Струны - Дункан Дэйв - Страница 7
- Предыдущая
- 7/97
- Следующая
— Какого хрена ты ко мне привязался? — возмущенно просипел Седрик. — Да и вообще — кто ты такой?
— Правильный вопрос, давно бы пора. Багшо, такая вот совсем простая фамилия.
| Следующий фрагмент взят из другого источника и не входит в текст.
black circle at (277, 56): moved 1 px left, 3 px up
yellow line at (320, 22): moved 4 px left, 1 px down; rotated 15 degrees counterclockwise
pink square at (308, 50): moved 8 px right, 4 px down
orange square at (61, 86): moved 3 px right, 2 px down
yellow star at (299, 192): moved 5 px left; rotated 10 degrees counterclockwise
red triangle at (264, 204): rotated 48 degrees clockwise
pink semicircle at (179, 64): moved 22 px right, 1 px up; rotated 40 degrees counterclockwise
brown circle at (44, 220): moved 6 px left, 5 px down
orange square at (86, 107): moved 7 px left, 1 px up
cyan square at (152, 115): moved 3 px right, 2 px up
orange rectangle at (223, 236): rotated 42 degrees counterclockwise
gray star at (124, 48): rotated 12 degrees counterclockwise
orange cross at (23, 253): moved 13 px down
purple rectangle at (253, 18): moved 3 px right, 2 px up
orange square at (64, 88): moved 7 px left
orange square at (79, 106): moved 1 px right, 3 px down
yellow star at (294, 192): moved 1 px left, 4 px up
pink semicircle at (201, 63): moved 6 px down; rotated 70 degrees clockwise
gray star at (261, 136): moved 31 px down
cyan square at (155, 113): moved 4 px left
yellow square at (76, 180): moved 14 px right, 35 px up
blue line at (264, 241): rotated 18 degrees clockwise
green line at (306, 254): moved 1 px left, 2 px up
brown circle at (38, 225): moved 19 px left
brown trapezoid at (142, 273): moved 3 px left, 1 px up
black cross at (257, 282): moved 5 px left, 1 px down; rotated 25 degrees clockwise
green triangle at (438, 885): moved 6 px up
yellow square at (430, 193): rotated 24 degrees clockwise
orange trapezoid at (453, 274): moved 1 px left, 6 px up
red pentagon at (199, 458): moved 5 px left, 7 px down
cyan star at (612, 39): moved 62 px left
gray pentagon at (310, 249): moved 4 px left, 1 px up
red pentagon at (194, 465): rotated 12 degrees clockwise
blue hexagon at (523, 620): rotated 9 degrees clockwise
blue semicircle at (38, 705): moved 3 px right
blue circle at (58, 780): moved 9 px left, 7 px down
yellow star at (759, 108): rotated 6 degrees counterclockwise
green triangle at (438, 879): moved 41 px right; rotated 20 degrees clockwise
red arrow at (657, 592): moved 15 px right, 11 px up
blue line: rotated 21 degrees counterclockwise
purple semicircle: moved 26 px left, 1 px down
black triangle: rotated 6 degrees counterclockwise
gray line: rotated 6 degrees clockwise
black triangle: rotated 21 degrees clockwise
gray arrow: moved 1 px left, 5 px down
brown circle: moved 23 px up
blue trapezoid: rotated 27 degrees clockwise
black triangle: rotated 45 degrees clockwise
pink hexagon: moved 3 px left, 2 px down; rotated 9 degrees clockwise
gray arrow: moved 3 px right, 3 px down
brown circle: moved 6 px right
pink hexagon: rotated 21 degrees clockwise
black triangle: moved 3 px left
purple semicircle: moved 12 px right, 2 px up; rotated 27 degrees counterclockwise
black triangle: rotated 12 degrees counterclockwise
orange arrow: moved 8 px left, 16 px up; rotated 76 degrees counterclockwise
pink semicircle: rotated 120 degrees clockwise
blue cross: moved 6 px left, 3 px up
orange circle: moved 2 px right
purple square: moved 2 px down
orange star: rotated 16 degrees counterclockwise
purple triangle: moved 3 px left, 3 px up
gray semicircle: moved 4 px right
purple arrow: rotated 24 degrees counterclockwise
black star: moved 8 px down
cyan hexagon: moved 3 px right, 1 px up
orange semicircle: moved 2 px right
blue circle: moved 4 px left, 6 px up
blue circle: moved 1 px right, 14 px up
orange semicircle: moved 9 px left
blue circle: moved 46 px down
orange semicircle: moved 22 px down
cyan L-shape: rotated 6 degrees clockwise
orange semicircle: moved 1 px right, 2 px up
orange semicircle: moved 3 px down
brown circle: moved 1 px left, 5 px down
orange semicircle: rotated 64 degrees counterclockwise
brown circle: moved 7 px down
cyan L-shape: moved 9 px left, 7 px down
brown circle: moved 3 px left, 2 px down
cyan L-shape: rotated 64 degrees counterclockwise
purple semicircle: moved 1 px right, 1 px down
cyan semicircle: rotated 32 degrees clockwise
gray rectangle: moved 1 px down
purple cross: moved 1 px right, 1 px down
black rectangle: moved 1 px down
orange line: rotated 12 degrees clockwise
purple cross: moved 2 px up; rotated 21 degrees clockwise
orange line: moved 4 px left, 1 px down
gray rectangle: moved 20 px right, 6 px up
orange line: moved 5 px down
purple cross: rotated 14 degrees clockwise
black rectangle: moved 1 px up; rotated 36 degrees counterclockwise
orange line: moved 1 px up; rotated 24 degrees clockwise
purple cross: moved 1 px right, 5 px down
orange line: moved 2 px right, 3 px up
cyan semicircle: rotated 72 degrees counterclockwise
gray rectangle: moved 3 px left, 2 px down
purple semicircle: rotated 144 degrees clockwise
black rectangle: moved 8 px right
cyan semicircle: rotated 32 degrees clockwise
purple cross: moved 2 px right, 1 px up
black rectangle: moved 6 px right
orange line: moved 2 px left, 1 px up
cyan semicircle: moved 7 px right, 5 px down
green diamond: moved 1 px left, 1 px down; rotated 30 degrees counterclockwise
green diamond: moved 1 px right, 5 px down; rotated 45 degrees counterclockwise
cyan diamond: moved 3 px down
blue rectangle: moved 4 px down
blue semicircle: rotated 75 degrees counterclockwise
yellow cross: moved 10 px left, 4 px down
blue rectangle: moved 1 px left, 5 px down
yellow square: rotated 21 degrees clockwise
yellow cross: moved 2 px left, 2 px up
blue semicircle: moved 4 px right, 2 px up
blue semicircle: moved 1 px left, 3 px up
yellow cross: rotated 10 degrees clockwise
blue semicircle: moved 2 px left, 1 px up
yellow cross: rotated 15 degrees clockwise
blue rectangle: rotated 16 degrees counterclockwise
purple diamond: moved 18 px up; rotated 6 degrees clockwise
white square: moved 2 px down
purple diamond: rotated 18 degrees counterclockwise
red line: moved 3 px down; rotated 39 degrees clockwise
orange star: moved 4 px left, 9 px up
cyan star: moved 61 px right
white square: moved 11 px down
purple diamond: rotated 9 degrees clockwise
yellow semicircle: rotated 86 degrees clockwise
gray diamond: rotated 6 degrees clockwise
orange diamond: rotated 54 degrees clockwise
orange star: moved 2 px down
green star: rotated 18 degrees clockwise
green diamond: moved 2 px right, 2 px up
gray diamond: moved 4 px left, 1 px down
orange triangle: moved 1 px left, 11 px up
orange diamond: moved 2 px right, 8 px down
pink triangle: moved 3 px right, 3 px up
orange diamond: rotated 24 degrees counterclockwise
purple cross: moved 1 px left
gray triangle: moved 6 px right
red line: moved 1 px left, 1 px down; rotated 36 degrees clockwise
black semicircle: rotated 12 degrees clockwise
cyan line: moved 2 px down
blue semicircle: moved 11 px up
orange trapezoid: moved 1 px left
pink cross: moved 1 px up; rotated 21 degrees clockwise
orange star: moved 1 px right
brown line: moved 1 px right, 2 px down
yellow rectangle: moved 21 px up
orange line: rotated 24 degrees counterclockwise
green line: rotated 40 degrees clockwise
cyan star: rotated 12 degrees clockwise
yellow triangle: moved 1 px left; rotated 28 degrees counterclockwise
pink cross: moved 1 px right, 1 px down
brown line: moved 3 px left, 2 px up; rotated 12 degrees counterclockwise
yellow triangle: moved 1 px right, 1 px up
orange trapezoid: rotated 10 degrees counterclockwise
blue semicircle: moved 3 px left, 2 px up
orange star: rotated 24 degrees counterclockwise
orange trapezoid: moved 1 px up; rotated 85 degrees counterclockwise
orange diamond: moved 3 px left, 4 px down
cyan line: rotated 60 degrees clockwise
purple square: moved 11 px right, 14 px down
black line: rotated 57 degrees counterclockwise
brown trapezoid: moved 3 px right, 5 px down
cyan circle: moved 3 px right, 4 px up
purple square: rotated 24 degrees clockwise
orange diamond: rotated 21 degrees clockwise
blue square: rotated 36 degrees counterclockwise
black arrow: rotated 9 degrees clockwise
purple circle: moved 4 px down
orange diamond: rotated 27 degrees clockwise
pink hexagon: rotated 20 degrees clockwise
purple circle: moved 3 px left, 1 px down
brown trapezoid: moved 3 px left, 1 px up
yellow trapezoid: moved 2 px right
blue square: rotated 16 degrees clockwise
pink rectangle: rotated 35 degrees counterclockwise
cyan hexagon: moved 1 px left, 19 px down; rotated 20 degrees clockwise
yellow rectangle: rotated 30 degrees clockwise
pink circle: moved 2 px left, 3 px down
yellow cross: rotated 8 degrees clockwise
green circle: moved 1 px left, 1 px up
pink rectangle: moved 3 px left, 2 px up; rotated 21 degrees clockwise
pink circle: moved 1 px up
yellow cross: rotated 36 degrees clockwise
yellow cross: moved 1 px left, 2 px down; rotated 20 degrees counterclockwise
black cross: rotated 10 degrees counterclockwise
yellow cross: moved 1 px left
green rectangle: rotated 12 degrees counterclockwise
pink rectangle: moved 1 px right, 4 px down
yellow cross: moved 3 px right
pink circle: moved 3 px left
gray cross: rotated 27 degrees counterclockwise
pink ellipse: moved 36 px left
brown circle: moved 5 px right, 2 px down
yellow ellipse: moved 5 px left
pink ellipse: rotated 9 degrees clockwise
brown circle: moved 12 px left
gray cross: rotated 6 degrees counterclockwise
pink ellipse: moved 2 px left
Работаю на Институт.
Как-то слишком уж хорошо, чтобы было правдой.
— А как ты меня нашел?
— Тоже мне сложность, — презрительно фыркнул Багшо. — С другой стороны, это — самое лучшее твое оправдание: будь у тебя какие-нибудь не те намерения, вряд ли ты вел бы себя так глупо. Хотя такие хитрости мы тоже проходили.
— У меня? Намерения? Какие намерения?
— Вот это как раз я и хотел бы выяснить. Ты приехал сюда, чтобы с кем-то встретиться. С кем именно?
— Да ни с кем я тут не встречаюсь! — Седрик отчаянно надеялся, что этот вопль души звучал вполне убедительно. — Я и секретов-то никаких не знаю, мне нечего продавать. С чего это…
— Почему ты вылетел на день раньше?
— Я — свободный человек.
И снова это высокомерное фырканье.
— За всю свою жизнь ты ни минуты не был свободным человеком. Ты был теленком из питомника.
— Детский дом, а никакой не питомник! Там у нас всякие были ребята, не только сироты. Отец Гэвина Бона — президент очень крупной…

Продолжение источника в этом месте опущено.